Smith unravels these simple truths of politics in his “The Wealth of Nations”, using finger nails of basic human instincts of reason, logic and common sense. It doesn’t require a Plato to decode and understand what politicians have done here; or they do; and would do. All that’s needed is a basic skill of reading through their ‘tricks’, and between the proverbial lines of their tricky verbose. What is meant by reading ‘between the lines’ is placing a political development within its context – within specific time and space, influences of all other factors including.

For long now people have seen various political groups, which are basically the main culprit in initiating and sustaining a conspiracy of systematic disenfranchisement of Srinagar City, lamenting the plight of its roads and streets, drains and parks, and of course its residents too. So what do the people of Srinagar make out of it? Should they resign their fate, and have faith, in this just-discovered ‘benevolence’ of the politicos, and forget about trying to square-up previous accounts? Well, let’s leave that to the personal choices of City residents – they are mature enough to read through these games. On our part, we can just help build a bit of ‘context’.

Now that the local body elections are over, it makes perfect political sense to talk of the Srinagar City’s troubles. The systemic and systematic neglect of the city began nearly two decades back when it was openly propagated that “those who don’t vote can’t claim benefits from government”. This sleazy idea was so brazenly shared even in public speeches that within no time it became a cliché for taunting and tormenting urban population so endlessly that the seeds of rural-urban divide sown much earlier got a perfect setting to germinate and sprout.
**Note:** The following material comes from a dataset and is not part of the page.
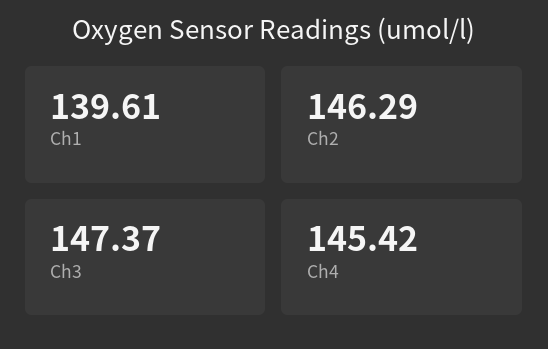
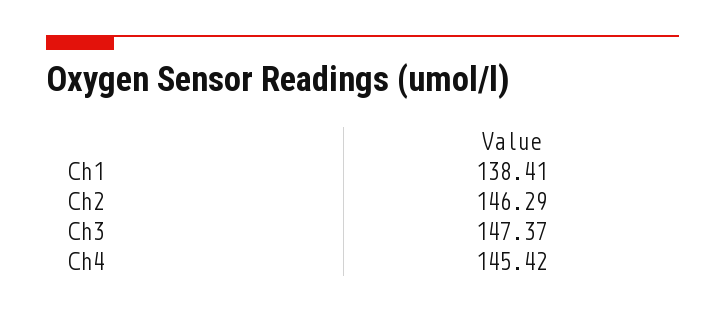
Ch1: 139.61 -> 138.41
Even today the city residents are reeling under resounding shocks of this anti-urban bias of successive dispensations that followed not only in political but also in the administrative corridors.

Shedding a few ‘crocodile tears’ for the battered residents is, after all, not a bad idea when the ball is finally in their court, and votes in their hands! So each time elections would be round the corner, all of a sudden politicians would start talking about the issues and concerns of Srinagar, and the miserable plight of its residents. Interestingly all those people whose hands still smell raw of city’s flesh, would also bemoan its difficulties.
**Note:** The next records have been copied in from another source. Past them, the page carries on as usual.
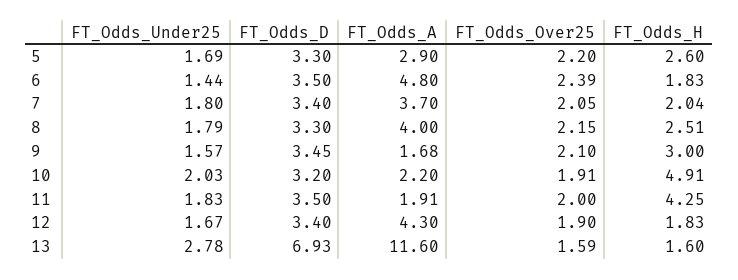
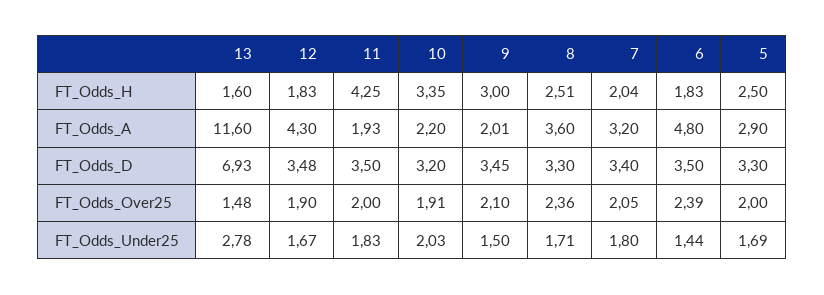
FT_Odds_Over25, 5: 2.2 -> 2
FT_Odds_H, 5: 2.6 -> 2.5
FT_Odds_A, 7: 3.7 -> 3.2
FT_Odds_Under25, 8: 1.79 -> 1.71
FT_Odds_A, 8: 4 -> 3.6
FT_Odds_Over25, 8: 2.15 -> 2.36
FT_Odds_Under25, 9: 1.57 -> 1.5
FT_Odds_A, 9: 1.68 -> 2.01
FT_Odds_H, 10: 4.91 -> 3.35
FT_Odds_A, 11: 1.91 -> 1.93
FT_Odds_D, 12: 3.4 -> 3.48
FT_Odds_Over25, 13: 1.59 -> 1.48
With the completion of Municipal elections, and those vested with the responsibility of running the city affairs comfortably-seated in their chairs, let’s see if they are able to reverse and undo some of the troubles that have been inflicted on this historic city. Should they do it, their mandate stands justified. Otherwise, they will be yet another addition to the long list of political mavericks who have pushed this city on the brink of disaster on every single count of urban planning, development and management too, besides of course being an additional drain on the state’s resources.